• _What is expected_: Beginning with the line containing "## Screenshots" and ending with the last line, repeat the records exactly.

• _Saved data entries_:
<<<<

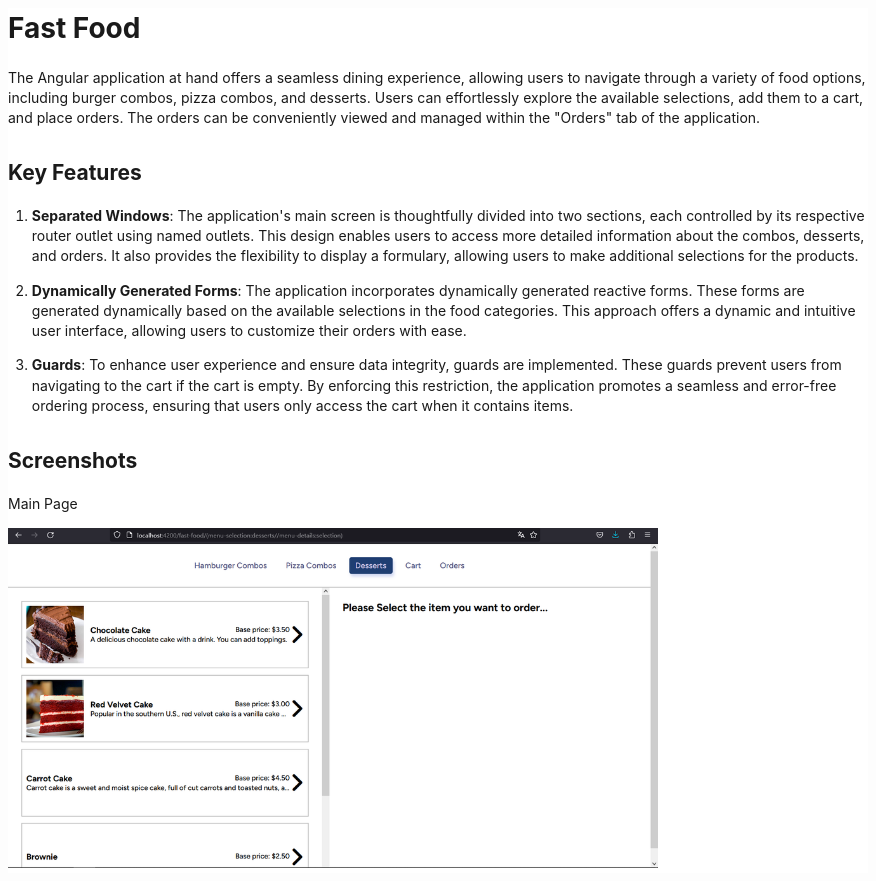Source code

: # Fast Food

The Angular application at hand offers a seamless dining experience, allowing users to navigate through a variety of food options, including burger combos, pizza combos, and desserts. Users can effortlessly explore the available selections, add them to a cart, and place orders. The orders can be conveniently viewed and managed within the "Orders" tab of the application.

## Key Features

1. **Separated Windows**: The application's main screen is thoughtfully divided into two sections, each controlled by its respective router outlet using named outlets. This design enables users to access more detailed information about the combos, desserts, and orders. It also provides the flexibility to display a formulary, allowing users to make additional selections for the products.

2. **Dynamically Generated Forms**: The application incorporates dynamically generated reactive forms. These forms are generated dynamically based on the available selections in the food categories. This approach offers a dynamic and intuitive user interface, allowing users to customize their orders with ease.

3. **Guards**: To enhance user experience and ensure data integrity, guards are implemented. These guards prevent users from navigating to the cart if the cart is empty. By enforcing this restriction, the application promotes a seamless and error-free ordering process, ensuring that users only access the cart when it contains items.

## Screenshots

Main Page

<img src="./src/assets/images/screenshots/main_page.PNG" width="650px;">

>>>>

• _Output of the exercise_:
## Screenshots

Main Page

<img src="./src/assets/images/screenshots/main_page.PNG" width="650px;">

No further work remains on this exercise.